Reina de Hungría, Ana Jagellón (1503-1547)

 Ana Jagellón de Hungría y Bohemia nació el 23 de julio de 1503 en Buda, en la corte húngara. Su padre era el rey Vladislao II de Hungría y su madre Ana de Foix-Candale. Con tan solo dos años, su nombre ya figuraba entre los de las princesas del amplio tablero político de la Europa Moderna. 

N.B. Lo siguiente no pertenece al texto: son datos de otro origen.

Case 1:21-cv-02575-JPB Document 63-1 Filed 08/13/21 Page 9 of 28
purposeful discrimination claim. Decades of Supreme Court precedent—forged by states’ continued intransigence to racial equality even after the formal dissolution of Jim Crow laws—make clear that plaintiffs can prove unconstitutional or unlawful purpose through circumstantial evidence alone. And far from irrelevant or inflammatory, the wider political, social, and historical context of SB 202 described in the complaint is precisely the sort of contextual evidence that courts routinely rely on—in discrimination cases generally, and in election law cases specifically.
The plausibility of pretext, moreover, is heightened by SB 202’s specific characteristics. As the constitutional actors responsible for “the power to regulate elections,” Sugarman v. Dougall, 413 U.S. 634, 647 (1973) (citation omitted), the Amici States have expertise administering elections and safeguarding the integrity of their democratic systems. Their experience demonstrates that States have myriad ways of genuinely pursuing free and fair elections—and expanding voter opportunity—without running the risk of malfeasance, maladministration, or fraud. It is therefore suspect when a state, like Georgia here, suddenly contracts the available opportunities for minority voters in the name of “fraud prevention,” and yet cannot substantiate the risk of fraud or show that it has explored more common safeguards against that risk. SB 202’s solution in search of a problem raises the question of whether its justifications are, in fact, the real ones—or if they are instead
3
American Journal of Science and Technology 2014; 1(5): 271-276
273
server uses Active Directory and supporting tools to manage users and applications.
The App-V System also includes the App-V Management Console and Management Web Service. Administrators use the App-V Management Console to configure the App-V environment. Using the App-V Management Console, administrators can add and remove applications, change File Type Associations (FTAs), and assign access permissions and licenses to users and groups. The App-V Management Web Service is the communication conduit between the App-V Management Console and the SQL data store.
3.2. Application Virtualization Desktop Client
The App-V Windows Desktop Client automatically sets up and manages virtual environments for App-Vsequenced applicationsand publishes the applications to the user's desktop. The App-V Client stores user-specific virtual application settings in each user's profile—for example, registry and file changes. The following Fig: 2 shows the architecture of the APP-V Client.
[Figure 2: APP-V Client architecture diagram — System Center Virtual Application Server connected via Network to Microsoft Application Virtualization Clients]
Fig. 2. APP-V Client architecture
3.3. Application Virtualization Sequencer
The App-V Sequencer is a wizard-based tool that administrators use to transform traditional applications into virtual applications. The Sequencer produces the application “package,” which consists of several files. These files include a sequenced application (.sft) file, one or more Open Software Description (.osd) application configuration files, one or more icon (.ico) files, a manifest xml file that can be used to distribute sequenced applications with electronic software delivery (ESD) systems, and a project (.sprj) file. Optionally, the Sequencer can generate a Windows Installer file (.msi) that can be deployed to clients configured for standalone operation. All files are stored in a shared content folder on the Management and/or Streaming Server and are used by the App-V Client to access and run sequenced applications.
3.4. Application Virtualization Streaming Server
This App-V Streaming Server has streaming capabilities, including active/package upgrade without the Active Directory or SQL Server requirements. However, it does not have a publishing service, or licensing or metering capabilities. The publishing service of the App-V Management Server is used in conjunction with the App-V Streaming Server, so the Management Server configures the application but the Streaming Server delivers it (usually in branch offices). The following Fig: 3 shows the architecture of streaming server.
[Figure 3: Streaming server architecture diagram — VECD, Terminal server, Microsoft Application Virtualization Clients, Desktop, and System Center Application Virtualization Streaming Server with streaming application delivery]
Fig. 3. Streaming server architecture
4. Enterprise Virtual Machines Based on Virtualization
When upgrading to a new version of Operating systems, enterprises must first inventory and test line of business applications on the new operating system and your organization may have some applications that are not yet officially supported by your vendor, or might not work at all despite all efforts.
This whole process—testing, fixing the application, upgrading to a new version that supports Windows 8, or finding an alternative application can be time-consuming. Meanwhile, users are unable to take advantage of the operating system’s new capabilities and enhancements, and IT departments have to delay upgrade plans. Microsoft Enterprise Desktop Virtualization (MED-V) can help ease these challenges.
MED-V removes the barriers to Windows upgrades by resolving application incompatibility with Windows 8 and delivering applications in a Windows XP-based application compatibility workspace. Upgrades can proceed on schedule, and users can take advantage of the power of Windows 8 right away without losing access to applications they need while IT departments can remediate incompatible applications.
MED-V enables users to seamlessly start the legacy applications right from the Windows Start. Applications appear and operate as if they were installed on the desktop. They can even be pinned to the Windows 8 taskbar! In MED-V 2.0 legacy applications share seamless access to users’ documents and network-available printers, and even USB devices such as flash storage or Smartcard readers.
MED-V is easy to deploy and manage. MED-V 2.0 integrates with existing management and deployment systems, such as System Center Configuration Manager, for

Su padre inició negociaciones con el emperador Maximiliano I de Habsburgo para formalizar una futura unión entre Ana y el nieto del emperador, Fernando. Este era hijo de Felipe de Habsburgo y Juana de Castilla. Esta decisión no agradó a la nobleza húngara que se negaba a aceptar que se sentara en su trono un miembro de la casa de Habsburgo. Sin embargo, Vladislao II se mantuvo firme en su decisión y esperó a que su esposa diera a luz a su segundo hijo, algo que sucedió en 1506. El niño, al que se le bautizó como Luis, desbancó a su hermana en la línea sucesoria y calmó los ánimos de la nobleza. Tras el parto, la reina Ana falleció y los pequeños príncipes fueron criados por un ejército de nodrizas y sirvientes reales. Mientras tanto, Vladislao II seguía estrechando lazos con el imperio cerrando un nuevo acuerdo que se convertiría en un matrimonio cruzado. Mientras Ana se casaría con Fernando, su hermano lo haría con una de sus hermanas, María. 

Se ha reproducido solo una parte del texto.